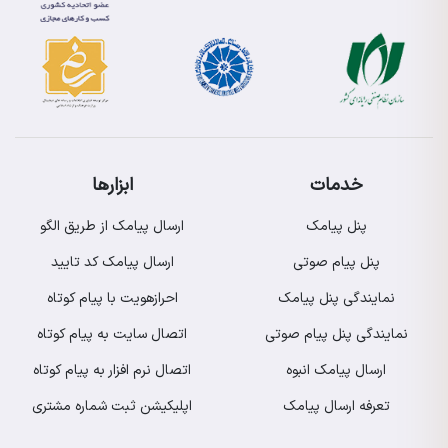
خدمات
ابزارها
پنل پیامک
ارسال پیامک از طریق الگو
پنل پیام صوتی
ارسال پیامک کد تایید
نمایندگی پنل پیامک
احرازهویت با پیام کوتاه
نمایندگی پنل پیام صوتی
اتصال سایت به پیام کوتاه
ارسال پیامک انبوه
اتصال نرم افزار به پیام کوتاه
تعرفه ارسال پیامک
اپلیکیشن ثبت شماره مشتری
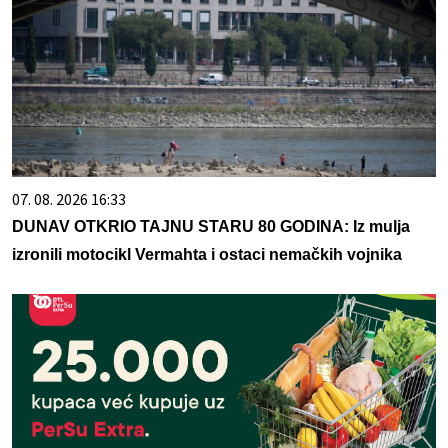
07. 08. 2026 16:33
DUNAV OTKRIO TAJNU STARU 80 GODINA: Iz mulja
izronili motocikl Vermahta i ostaci nemačkih vojnika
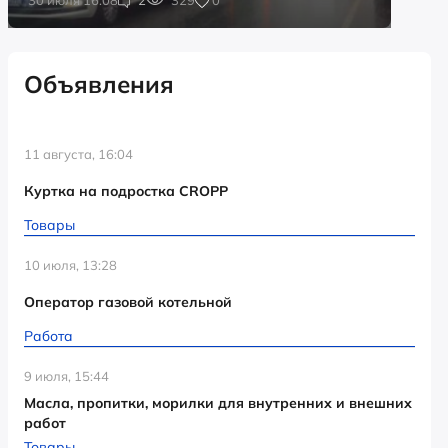
Объявления
11 августа, 16:04
Куртка на подростка CROPP
Товары
10 июля, 13:28
Оператор газовой котельной
Работа
9 июля, 15:44
Масла, пропитки, морилки для внутренних и внешних
работ
Товары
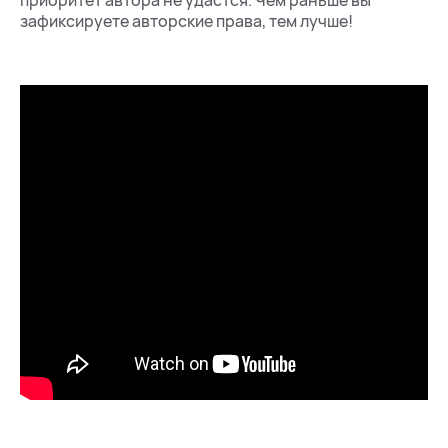
приоритет автора не удастся. Чем раньше вы
зафиксируете авторские права, тем лучше!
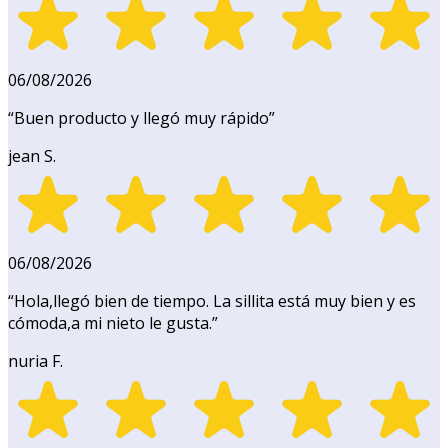
06/08/2026
“
Buen producto y llegó muy rápido
”
jean S.
06/08/2026
“
Hola,llegó bien de tiempo. La sillita está muy bien y es
cómoda,a mi nieto le gusta.
”
nuria F.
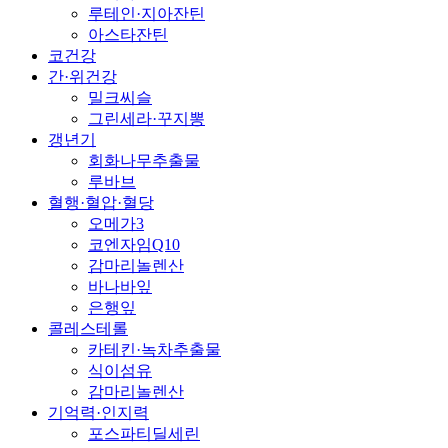
루테인·지아잔틴
아스타잔틴
코건강
간·위건강
밀크씨슬
그린세라·꾸지뽕
갱년기
회화나무추출물
루바브
혈행·혈압·혈당
오메가3
코엔자임Q10
감마리놀렌산
바나바잎
은행잎
콜레스테롤
카테킨·녹차추출물
식이섬유
감마리놀렌산
기억력·인지력
포스파티딜세린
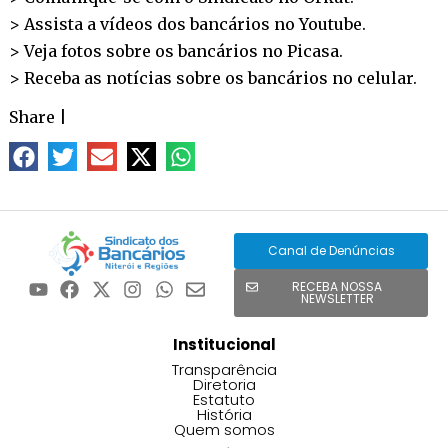
> Assista a vídeos dos bancários no
Youtube
.
> Veja fotos sobre os bancários no
Picasa
.
> Receba as notícias sobre os bancários no
celular
.
Share
|
Canal de Denúncias
RECEBA NOSSA
NEWSLETTER
Institucional
Transparência
Diretoria
Estatuto
História
Quem somos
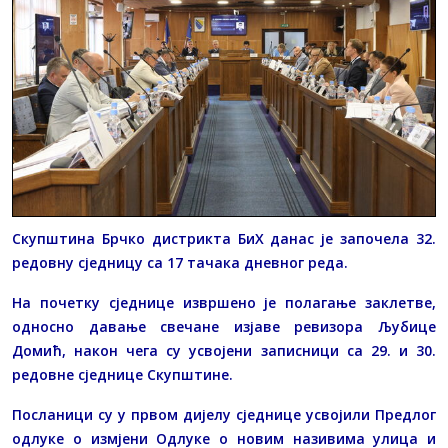
Скупштина Брчко дистрикта БиХ данас је започела 32.
редовну сједницу са 17 тачака дневног реда.
На почетку сједнице извршено је полагање заклетве,
односно давање свечане изјаве ревизора Љубице
Домић, након чега су усвојени записници са 29. и 30.
редовне сједнице Скупштине.
Посланици су у првом дијелу сједнице усвојили Предлог
одлуке о измјени Одлуке о новим називима улица и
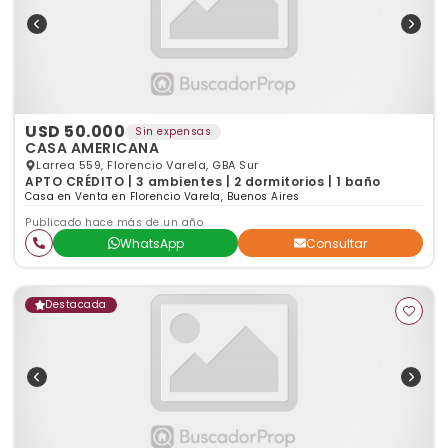
USD 50.000
Sin expensas
CASA AMERICANA
Larrea 559, Florencio Varela, GBA Sur
APTO CRÉDITO | 3 ambientes | 2 dormitorios | 1 baño
Casa en Venta en Florencio Varela, Buenos Aires
Publicado hace más de un año
WhatsApp
Consultar
Destacada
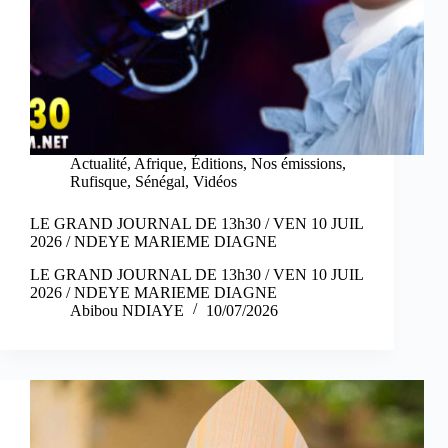
Actualité
,
Afrique
,
Éditions
,
Nos émissions
,
Rufisque
,
Sénégal
,
Vidéos
LE GRAND JOURNAL DE 13h30 / VEN 10 JUIL
2026 / NDEYE MARIEME DIAGNE
LE GRAND JOURNAL DE 13h30 / VEN 10 JUIL
2026 / NDEYE MARIEME DIAGNE
Abibou NDIAYE
10/07/2026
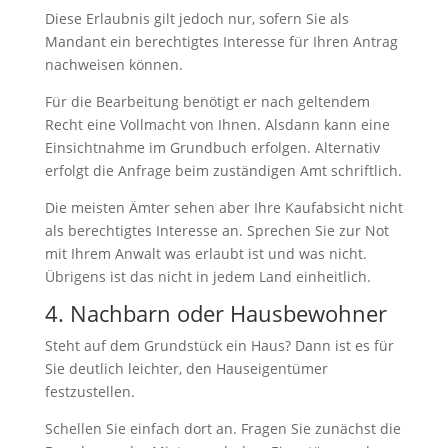
Diese Erlaubnis gilt jedoch nur, sofern Sie als
Mandant ein berechtigtes Interesse für Ihren Antrag
nachweisen können.
Für die Bearbeitung benötigt er nach geltendem
Recht eine Vollmacht von Ihnen. Alsdann kann eine
Einsichtnahme im Grundbuch erfolgen. Alternativ
erfolgt die Anfrage beim zuständigen Amt schriftlich.
Die meisten Ämter sehen aber Ihre Kaufabsicht nicht
als berechtigtes Interesse an. Sprechen Sie zur Not
mit Ihrem Anwalt was erlaubt ist und was nicht.
Übrigens ist das nicht in jedem Land einheitlich.
4. Nachbarn oder Hausbewohner
Steht auf dem Grundstück ein Haus? Dann ist es für
Sie deutlich leichter, den Hauseigentümer
festzustellen.
Schellen Sie einfach dort an. Fragen Sie zunächst die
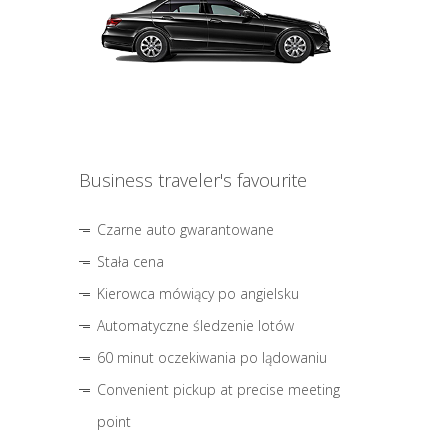
Business traveler's favourite
Czarne auto gwarantowane
Stała cena
Kierowca mówiący po angielsku
Automatyczne śledzenie lotów
60 minut oczekiwania po lądowaniu
Convenient pickup at precise meeting
point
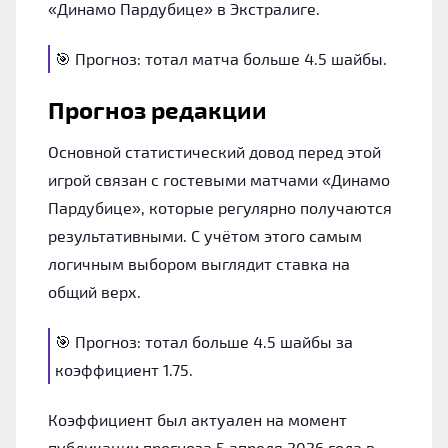
«Динамо Пардубице» в Экстралиге.
🎯 Прогноз: тотал матча больше 4.5 шайбы.
Прогноз редакции
Основной статистический довод перед этой
игрой связан с гостевыми матчами «Динамо
Пардубице», которые регулярно получаются
результативными. С учётом этого самым
логичным выбором выглядит ставка на
общий верх.
🎯 Прогноз: тотал больше 4.5 шайбы за
коэффициент 1.75.
Коэффициент был актуален на момент
публикации прогноза 5 апреля 2026 года в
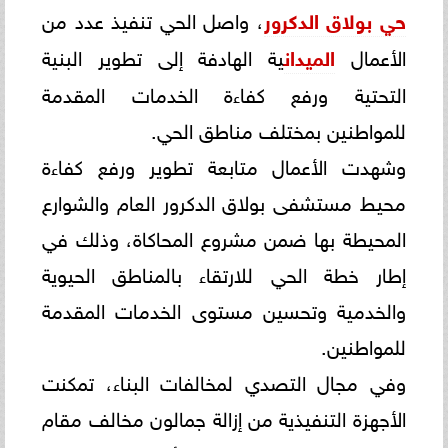
حي بولاق الدكرور
، واصل الحي تنفيذ عدد من
الأعمال
الميدان
ية الهادفة إلى تطوير البنية
التحتية ورفع كفاءة الخدمات المقدمة
للمواطنين بمختلف مناطق الحي.
وشهدت الأعمال متابعة تطوير ورفع كفاءة
محيط مستشفى بولاق الدكرور العام والشوارع
المحيطة بها ضمن مشروع المحاكاة، وذلك في
إطار خطة الحي للارتقاء بالمناطق الحيوية
والخدمية وتحسين مستوى الخدمات المقدمة
للمواطنين.
وفي مجال التصدي لمخالفات البناء، تمكنت
الأجهزة التنفيذية من إزالة جمالون مخالف مقام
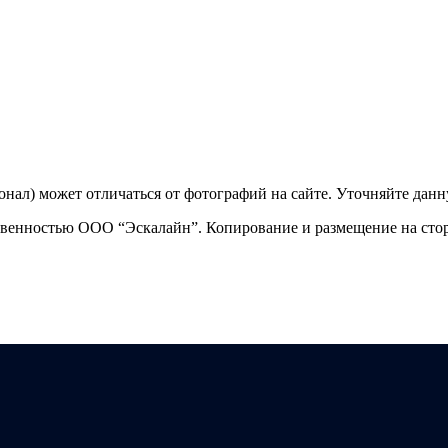
ционал) может отличаться от фотографий на сайте. Уточняйте да
твенностью ООО “Эскалайн”. Копирование и размещение на стор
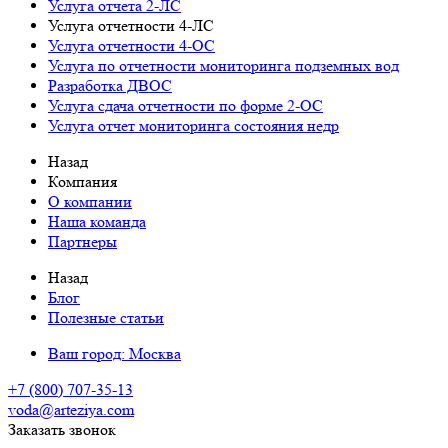
Услуга отчета 2-ЛС
Услуга отчетности 4-ЛС
Услуга отчетности 4-ОС
Услуга по отчетности мониторинга подземных вод
Разработка ДВОС
Услуга сдача отчетности по форме 2-ОС
Услуга отчет мониторинга состояния недр
Назад
Компания
О компании
Наша команда
Партнеры
Назад
Блог
Полезные статьи
Ваш город:
Москва
+7 (800) 707-35-13
voda@arteziya.com
Заказать звонок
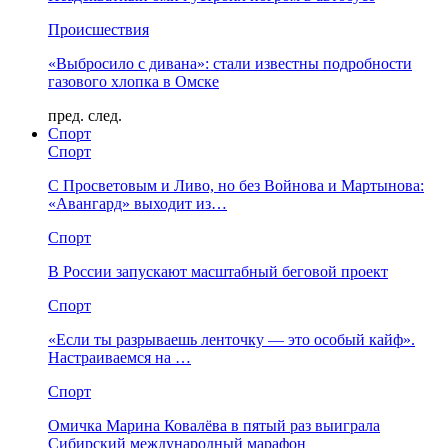
Происшествия
«Выбросило с дивана»: стали известны подробности
газового хлопка в Омске
пред.
след.
Спорт
Спорт
С Просветовым и Ливо, но без Войнова и Мартынова:
«Авангард» выходит из…
Спорт
В России запускают масштабный беговой проект
Спорт
«Если ты разрываешь ленточку — это особый кайф».
Настраиваемся на …
Спорт
Омичка Марина Ковалёва в пятый раз выиграла
Сибирский международный марафон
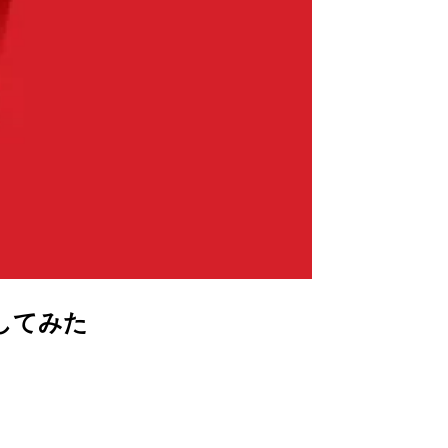
得してみた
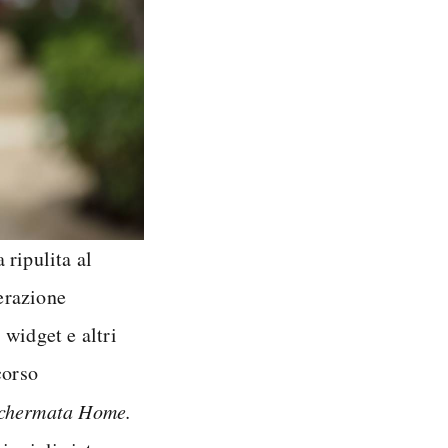
 ripulita al
erazione
 widget e altri
corso
 schermata Home.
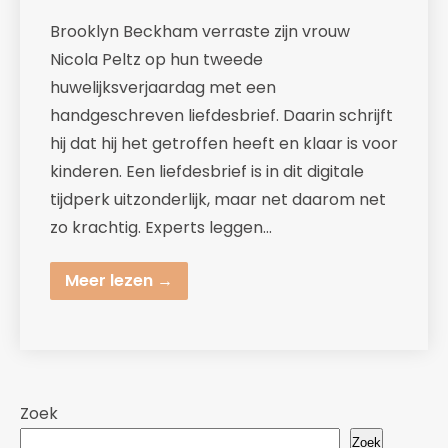
Brooklyn Beckham verraste zijn vrouw
Nicola Peltz op hun tweede
huwelijksverjaardag met een
handgeschreven liefdesbrief. Daarin schrijft
hij dat hij het getroffen heeft en klaar is voor
kinderen. Een liefdesbrief is in dit digitale
tijdperk uitzonderlijk, maar net daarom net
zo krachtig. Experts leggen…
Meer lezen →
Zoek
Zoek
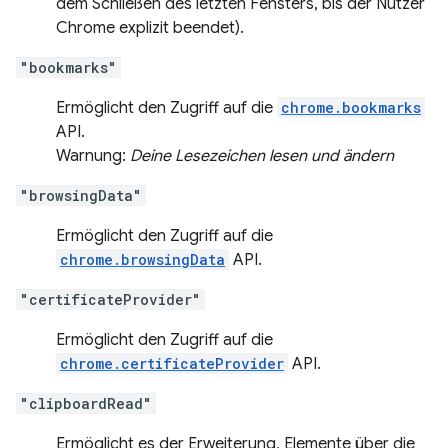
dem Schließen des letzten Fensters, bis der Nutzer
Chrome explizit beendet).
"bookmarks"
Ermöglicht den Zugriff auf die
chrome.bookmarks
API.
Warnung:
Deine Lesezeichen lesen und ändern
"browsingData"
Ermöglicht den Zugriff auf die
chrome.browsingData
API.
"certificateProvider"
Ermöglicht den Zugriff auf die
chrome.certificateProvider
API.
"clipboardRead"
Ermöglicht es der Erweiterung, Elemente über die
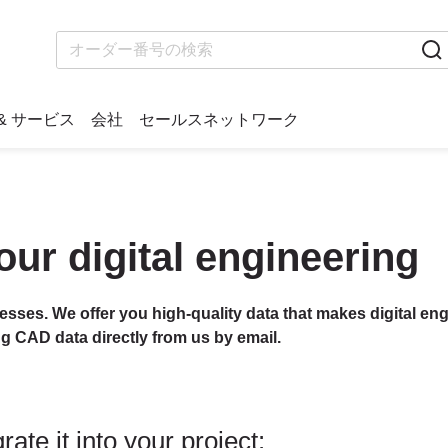
& サービス
会社
セールスネットワーク
our digital engineering
cesses. We offer you high-quality data that makes digital eng
ng CAD data directly from us by email.
ate it into your project:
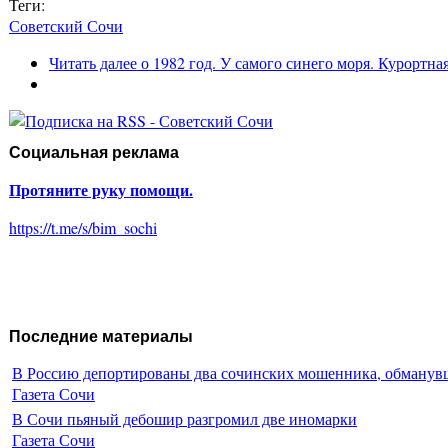
Теги:
Советский Сочи
Читать далее
о 1982 год. У самого синего моря. Курортна
Социальная реклама
Протяните руку помощи.
https://t.me/s/bim_sochi
Последние материалы
В Россию депортированы два сочинских мошенника, обманувш
Газета Сочи
В Сочи пьяный дебошир разгромил две иномарки
Газета Сочи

◆ **What this task involves**
Please give the number of lines above in which the word "browsingData" appears, without any other text.

◆ **Reply**
2